8 mars 2021 : « Femmes fières, vénères et révolutionnaires ! »

Publié le 09-04-2021 par , , et

C’est quoi un.e défenseur.e de la lutte des droits de la femme au 21e siècle ? Tentative de réponse en quatre actes.

C’est sur le campus du Solbosch à l’Université Libre de Bruxelles (ULB), en face du bâtiment F, que des militant.es se réunissent pour parler de leurs revendications.
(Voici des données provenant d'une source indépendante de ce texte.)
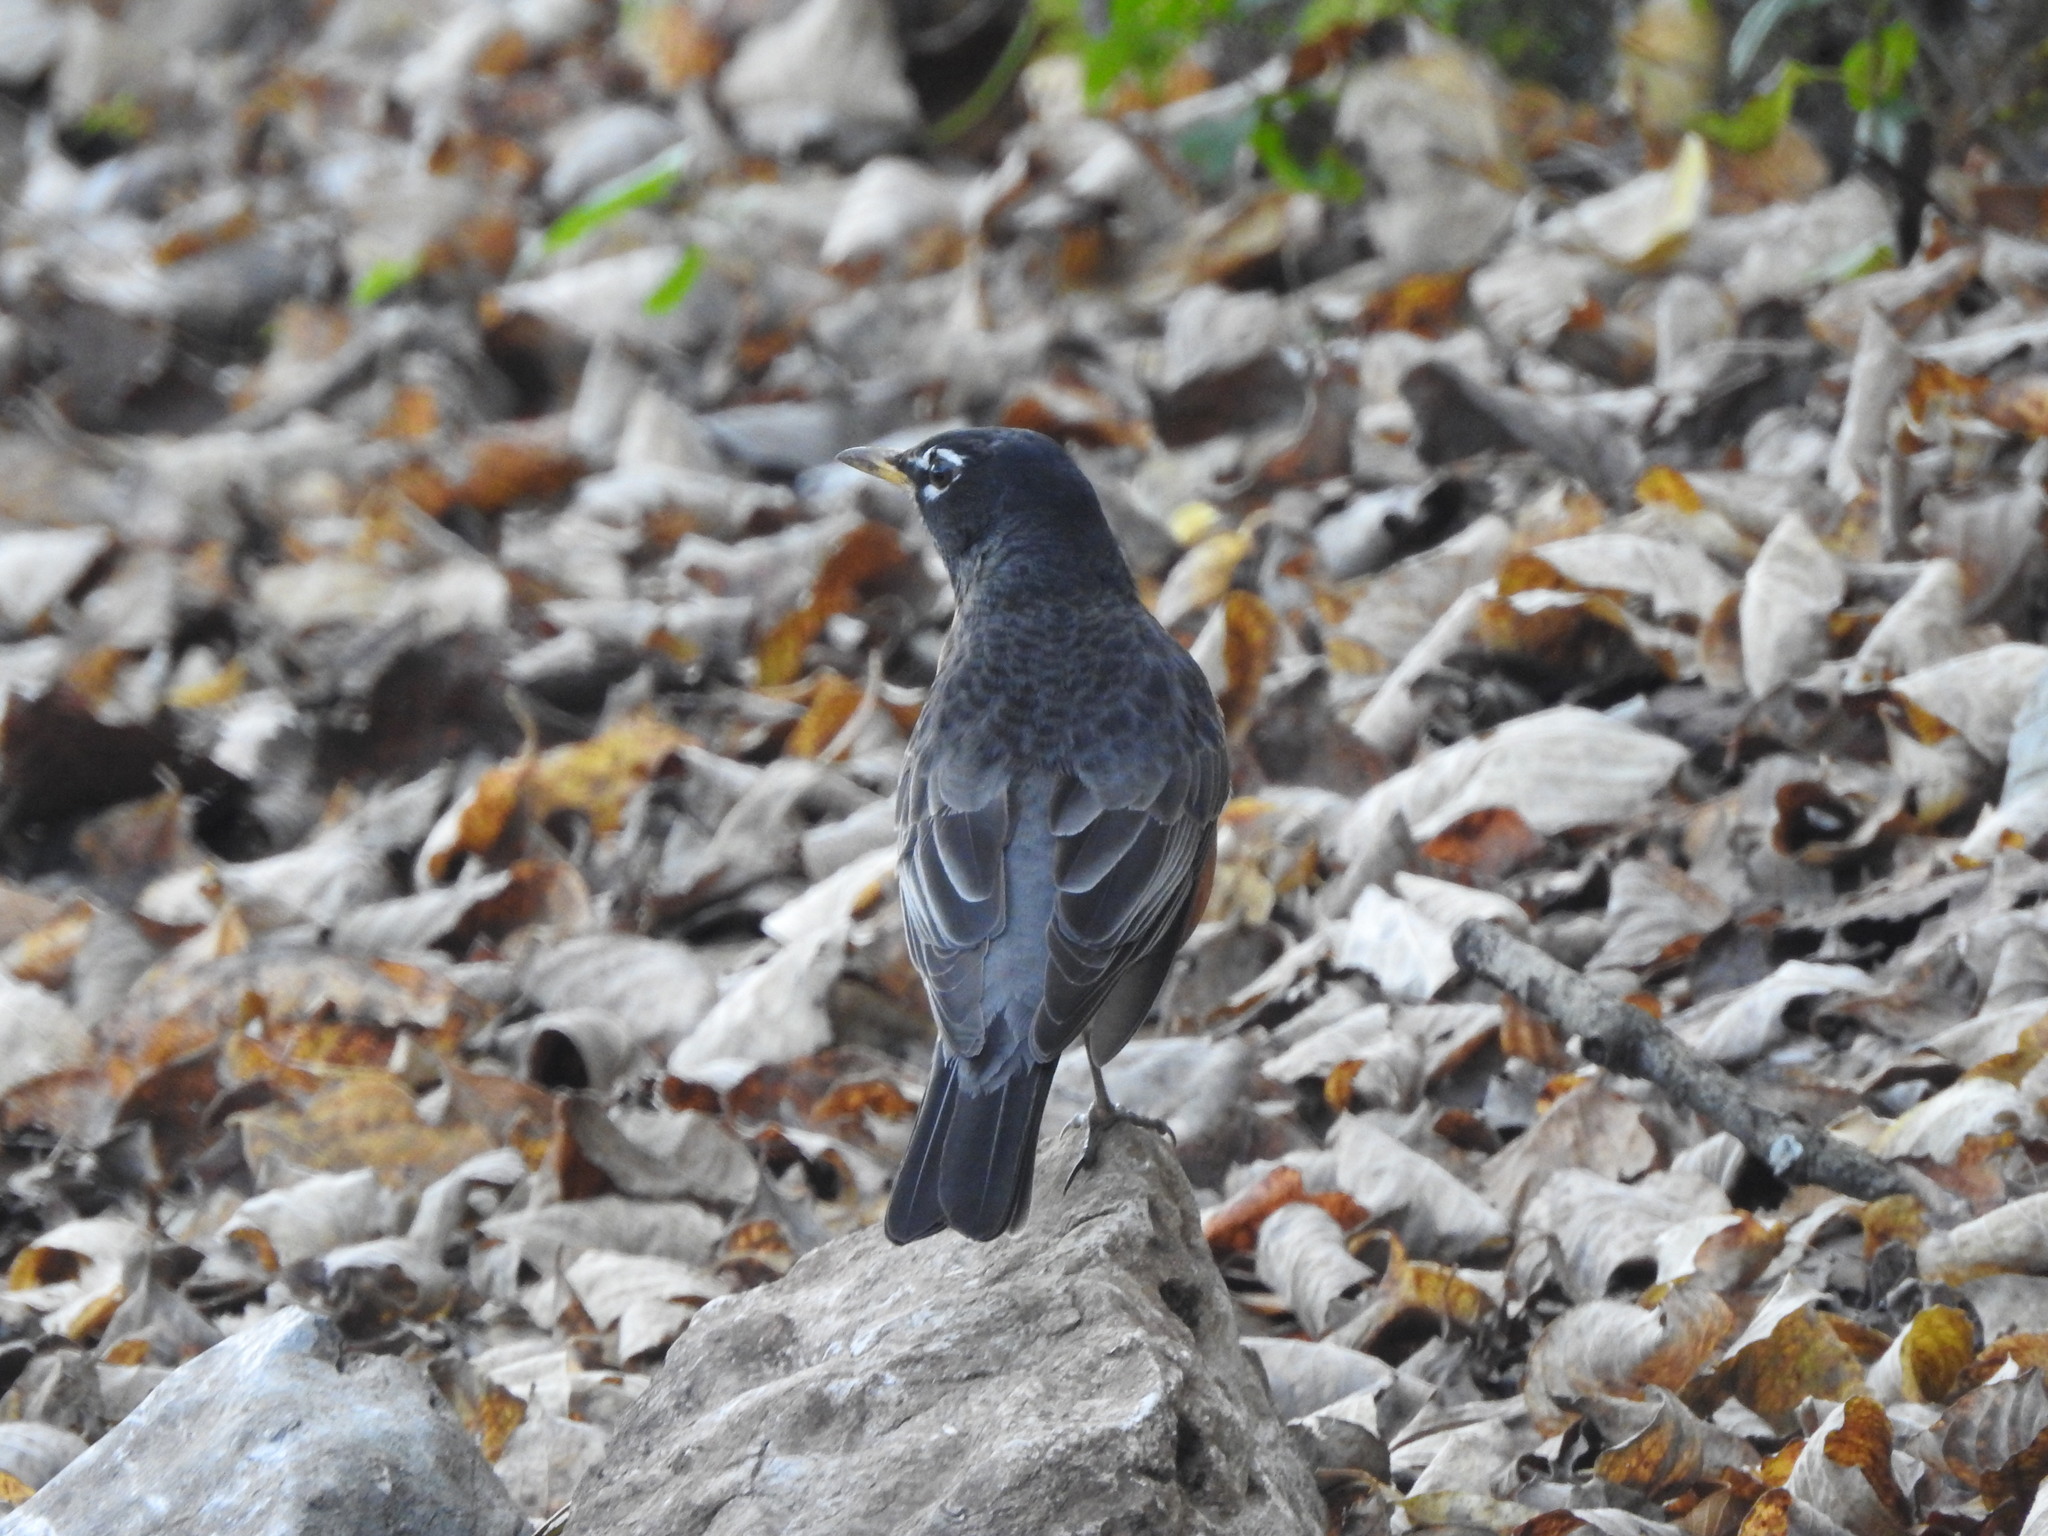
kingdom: Animalia
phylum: Chordata
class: Aves
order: Passeriformes
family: Turdidae
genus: Turdus
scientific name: Turdus migratorius
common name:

Très vite, les personnes sur place sont invitées à s’exprimer si elles le souhaitent. Après quelques instants d’hésitation, une première femme s’avance. C’est une chercheuse en médecine du campus d’Erasme. Elle explique la peur des femmes de dénoncer certains abus et violences sexuelles : «Ouvrir sa gueule, ça veut dire s’exposer, attirer l’attention sur nous… Pleins de gens ont peur de parler».

S’ensuit la prise de parole de nombreuses femmes, qui à leur tour se livrent. Pendant plus de deux heures, le mégaphone passe de main en main. Les femmes revendiquent des changements comme «l’accès à des protections hygiéniques gratuites dans tout le campus». D’autres témoignent des abus, des violences et ou des viols qu’elles ont subis. Nombreuses sont celles qui dénoncent le silence de la justice face à leurs plaintes. Toutes ont le même message : «Il y en a marre.»

J’ai la haine des hommes.

Dans la foulée, une jeune femme aux cheveux courts et frisés prend la parole et raconte que depuis le 19 septembre 2020, date à laquelle elle s’est coupé les cheveux, elle ne subit plus d’interpellations dans la rue. «C’est ça la solution, couper nos cheveux ?», demande-t-elle.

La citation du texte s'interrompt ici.